Milica V. Pellington

She nursed her Colts linebacker husband after he was diagnosed with Alzheimer's and took part in charity events

March 18, 2010|By Jacques Kelly

Milica V. "Micki" Pellington, a homemaker who nursed her husband, Colts linebacker Bill Pellington, after his diagnosis with Alzheimer's disease, died of heart failure Monday at the Keswick Multi-Care Center. The Mercy Ridge resident was 82.

Born Milica Vukovich in St. Louis, Mo., she attended high school there and earned a degree at Washington University. She was an avid fan of the St. Louis Cardinals baseball team.

In 1955, she met her future husband, William "Bill" Pellington, while he was playing at an exhibition game in her hometown. They married in 1957, a year before the Colts captured the NFL championship in New York. He was the team's defensive captain.

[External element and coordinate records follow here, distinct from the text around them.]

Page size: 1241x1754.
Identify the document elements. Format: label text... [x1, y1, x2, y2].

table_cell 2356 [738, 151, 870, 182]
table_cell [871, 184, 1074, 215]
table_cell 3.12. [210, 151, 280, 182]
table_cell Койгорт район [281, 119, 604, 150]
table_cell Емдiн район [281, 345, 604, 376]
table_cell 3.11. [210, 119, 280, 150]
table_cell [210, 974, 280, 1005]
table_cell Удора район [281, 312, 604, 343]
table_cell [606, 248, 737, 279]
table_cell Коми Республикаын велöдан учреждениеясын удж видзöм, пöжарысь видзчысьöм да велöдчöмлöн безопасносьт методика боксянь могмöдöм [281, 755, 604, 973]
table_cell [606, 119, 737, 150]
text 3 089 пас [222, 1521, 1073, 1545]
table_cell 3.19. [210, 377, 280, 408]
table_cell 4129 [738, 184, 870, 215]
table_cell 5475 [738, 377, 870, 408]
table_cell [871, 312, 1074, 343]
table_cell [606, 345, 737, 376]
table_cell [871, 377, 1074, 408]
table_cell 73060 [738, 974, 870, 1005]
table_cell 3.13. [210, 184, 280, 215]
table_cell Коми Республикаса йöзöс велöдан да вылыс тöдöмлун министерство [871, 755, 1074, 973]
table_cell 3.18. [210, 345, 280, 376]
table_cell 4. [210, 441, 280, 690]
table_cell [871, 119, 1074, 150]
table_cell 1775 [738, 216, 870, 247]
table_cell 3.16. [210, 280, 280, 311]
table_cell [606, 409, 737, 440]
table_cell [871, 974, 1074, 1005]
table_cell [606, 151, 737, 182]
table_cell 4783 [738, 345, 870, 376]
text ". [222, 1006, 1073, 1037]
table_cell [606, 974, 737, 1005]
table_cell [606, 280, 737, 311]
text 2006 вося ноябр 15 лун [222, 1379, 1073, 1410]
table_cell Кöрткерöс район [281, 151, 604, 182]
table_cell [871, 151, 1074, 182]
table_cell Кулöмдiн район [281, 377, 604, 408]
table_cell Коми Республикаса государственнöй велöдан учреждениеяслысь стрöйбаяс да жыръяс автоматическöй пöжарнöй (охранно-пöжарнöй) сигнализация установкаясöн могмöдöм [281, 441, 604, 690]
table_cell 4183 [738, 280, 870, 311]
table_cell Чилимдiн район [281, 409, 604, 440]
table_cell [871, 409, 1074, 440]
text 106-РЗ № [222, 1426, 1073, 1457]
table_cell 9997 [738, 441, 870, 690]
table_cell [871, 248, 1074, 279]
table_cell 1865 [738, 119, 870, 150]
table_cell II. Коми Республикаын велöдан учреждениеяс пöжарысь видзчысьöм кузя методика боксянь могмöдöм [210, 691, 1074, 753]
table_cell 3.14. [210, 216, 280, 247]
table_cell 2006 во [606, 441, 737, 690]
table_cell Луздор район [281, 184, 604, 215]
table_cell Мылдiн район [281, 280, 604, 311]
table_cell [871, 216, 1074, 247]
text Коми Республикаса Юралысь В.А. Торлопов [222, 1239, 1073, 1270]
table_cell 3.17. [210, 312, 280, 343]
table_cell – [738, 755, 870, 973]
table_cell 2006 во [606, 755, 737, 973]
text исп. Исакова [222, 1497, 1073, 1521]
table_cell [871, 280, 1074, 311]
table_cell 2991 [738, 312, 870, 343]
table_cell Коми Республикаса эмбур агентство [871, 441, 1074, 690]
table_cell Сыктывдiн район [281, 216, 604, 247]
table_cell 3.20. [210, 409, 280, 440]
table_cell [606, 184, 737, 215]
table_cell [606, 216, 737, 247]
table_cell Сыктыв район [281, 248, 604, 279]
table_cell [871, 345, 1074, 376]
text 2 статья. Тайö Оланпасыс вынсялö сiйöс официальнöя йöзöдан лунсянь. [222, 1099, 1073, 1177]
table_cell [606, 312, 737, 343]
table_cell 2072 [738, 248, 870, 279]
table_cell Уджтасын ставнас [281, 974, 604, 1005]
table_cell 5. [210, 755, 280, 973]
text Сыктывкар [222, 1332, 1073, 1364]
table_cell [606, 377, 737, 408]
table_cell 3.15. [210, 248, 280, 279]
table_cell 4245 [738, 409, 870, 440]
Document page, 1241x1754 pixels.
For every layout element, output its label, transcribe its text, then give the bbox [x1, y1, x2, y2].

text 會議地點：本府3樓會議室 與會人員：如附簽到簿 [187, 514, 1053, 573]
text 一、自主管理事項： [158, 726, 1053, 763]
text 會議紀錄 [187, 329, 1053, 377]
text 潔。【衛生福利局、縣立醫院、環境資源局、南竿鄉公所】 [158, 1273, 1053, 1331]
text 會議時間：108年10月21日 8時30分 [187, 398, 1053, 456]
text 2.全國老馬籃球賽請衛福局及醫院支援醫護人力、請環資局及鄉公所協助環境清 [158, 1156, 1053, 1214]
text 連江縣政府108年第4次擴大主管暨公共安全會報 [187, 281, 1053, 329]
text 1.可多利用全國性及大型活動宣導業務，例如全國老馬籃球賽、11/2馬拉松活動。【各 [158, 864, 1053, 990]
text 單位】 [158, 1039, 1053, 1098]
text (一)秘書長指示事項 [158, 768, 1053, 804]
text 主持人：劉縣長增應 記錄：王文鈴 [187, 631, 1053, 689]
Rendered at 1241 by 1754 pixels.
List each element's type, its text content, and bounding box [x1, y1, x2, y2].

"I was with Bill the night he met Micki," said Gino Marchetti, the Colts defensive end. "She was with her sister. The family was extremely close. Micki was a strong lady."

After their marriage, Mrs. Pellington appeared at local charity efforts on behalf of the Colt wives.

"All the Colt wives were involved in civic activities," said her son, William M. Pellington of Lutherville. "It was an amazing time, and there was a great fraternity among the Colts and their wives."

According to a 2004 Baltimore Sun article, she told a reporter, "I'm Mrs. 36" at an event at the Babe Ruth Museum. Mr. Pellington's uniform number was 36.

"She had a very positive personality," said Joan "Pert" Mutscheller, a longtime friend and the wife of Colts player Jim Mutscheller. "When she had an opinion, that was it."

Her husband opened the Iron Horse Restaurant in Timonium in 1963, but she rarely visited the popular dining spot.

"She was never really in the restaurant," said Mrs. Mutscheller. "But she was always so proud that her husband, no matter how busy he was, came home every night for the family dinner. She thought he was the greatest guy in the world."

Her son said Mrs. Pellington devoted herself to raising her three children.

"She was awesome," he said. "She did the car pool and the rec council, made the lunches and attended the dance recitals. My father wasn't always around a lot, with his playing sports and running a restaurant. So she was the mother and the father at times. She administered the discipline and gave the love and the support."

More than 20 years ago, Mr. Pellington was diagnosed with Alzheimer's disease, and she became his caregiver until his death in 1994.

"She was selfless and completely dedicated to him," her son said.

She was a two-term board member of the Alzheimer's Association of Central Maryland.

Sun columnist John Steadman wrote in 1993 of the football player's disease and his wife's role in caring for him:

"This 6-foot-2, 232-pound package of determination and the body of a stevedore has become childlike," Steadman wrote. "His wife, Micki, a winner if there ever was one, refuses to ask for sympathy nor does she engage in self-pity. Micki Pellington now has to think and act for her husband.

"Micki saw the early signs, too, but wanted to believe it was something else. Maybe a lapse of memory, a touch of amnesia. Then, with Bill not getting any better, she accompanied him on a visit to a specialist, and the medical opinion was one she didn't want to hear - Alzheimer's," the columnist wrote.

Her son said Mrs. Pellington enjoyed spending summers with her children at a family cottage on the New Jersey shore. She and her husband retired to a second home in the Bahamas, where she enjoyed walking the beaches and collecting sea shells.

She and her sister, Radmilla, later took numerous cruises to Europe, South America and the Caribbean. She also enjoyed reading and painting.

A memorial service will be held at 1 p.m. Friday at St. Stephen's Traditional Episcopal Church, 11856 Mays Chapel Road, where she was a member.

Survivors also include another son, Mark J. Pellington of Los Angeles; a daughter, Stacey P. Zidi of Seminole, Fla.; and six grandchildren.